TASK
If any record holds an image, omit the image and print the rest exactly.
══ RECORDS TO PROCESS ══
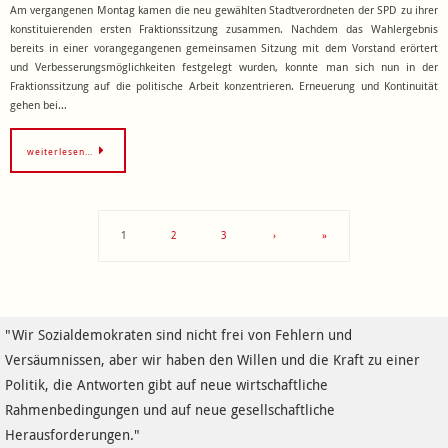
Am vergangenen Montag kamen die neu gewählten Stadtverordneten der SPD zu ihrer
konstituierenden ersten Fraktionssitzung zusammen. Nachdem das Wahlergebnis
bereits in einer vorangegangenen gemeinsamen Sitzung mit dem Vorstand erörtert
und Verbesserungsmöglichkeiten festgelegt wurden, konnte man sich nun in der
Fraktionssitzung auf die politische Arbeit konzentrieren. Erneuerung und Kontinuität
gehen bei…
weiterlesen…
1
2
3
›
»
"Wir Sozialdemokraten sind nicht frei von Fehlern und
Versäumnissen, aber wir haben den Willen und die Kraft zu einer
Politik, die Antworten gibt auf neue wirtschaftliche
Rahmenbedingungen und auf neue gesellschaftliche
Herausforderungen."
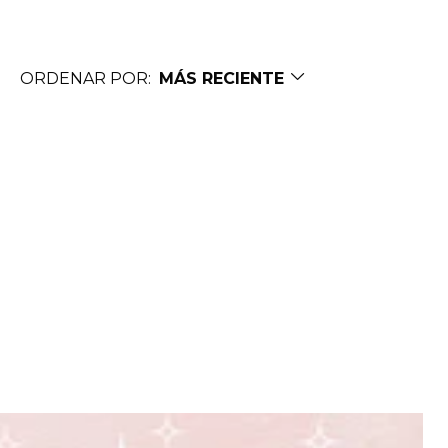
ORDENAR POR:
MÁS RECIENTE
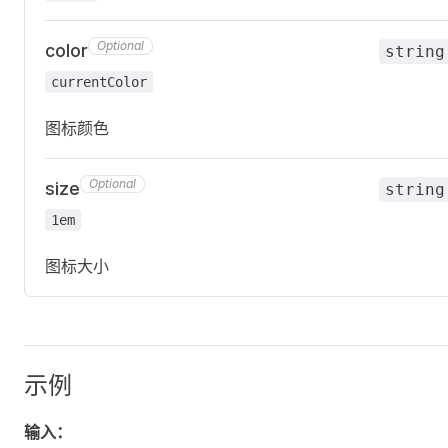
Optional
color
string
currentColor
图标颜色
Optional
size
string
1em
图标大小
示例
输入：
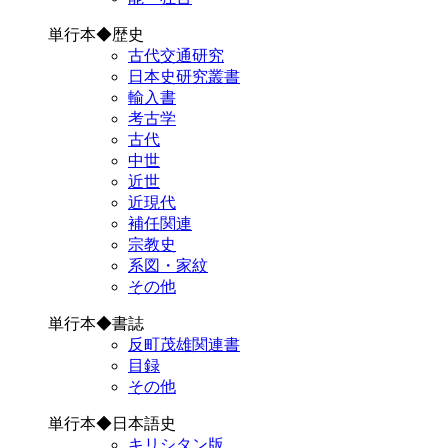
単行本◆歴史
古代交通研究
日本史研究叢書
輸入書
考古学
古代
中世
近世
近現代
補任関連
宗教史
系図・家紋
その他
単行本◆書誌
反町茂雄関連書
目録
その他
単行本◆日本語史
キリシタン版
═══
YOUR RESPONSE
Am vergangenen Montag kamen die neu gewählten Stadtverordneten der SPD zu ihrer
konstituierenden ersten Fraktionssitzung zusammen. Nachdem das Wahlergebnis
bereits in einer vorangegangenen gemeinsamen Sitzung mit dem Vorstand erörtert
und Verbesserungsmöglichkeiten festgelegt wurden, konnte man sich nun in der
Fraktionssitzung auf die politische Arbeit konzentrieren. Erneuerung und Kontinuität
gehen bei…
weiterlesen…
1
2
3
›
»
"Wir Sozialdemokraten sind nicht frei von Fehlern und
Versäumnissen, aber wir haben den Willen und die Kraft zu einer
Politik, die Antworten gibt auf neue wirtschaftliche
Rahmenbedingungen und auf neue gesellschaftliche
Herausforderungen."
ORDENAR POR:
MÁS RECIENTE
Optional
color
string
currentColor
图标颜色
Optional
size
string
1em
图标大小
示例
输入：
単行本◆歴史
古代交通研究
日本史研究叢書
輸入書
考古学
古代
中世
近世
近現代
補任関連
宗教史
系図・家紋
その他
単行本◆書誌
反町茂雄関連書
目録
その他
単行本◆日本語史
キリシタン版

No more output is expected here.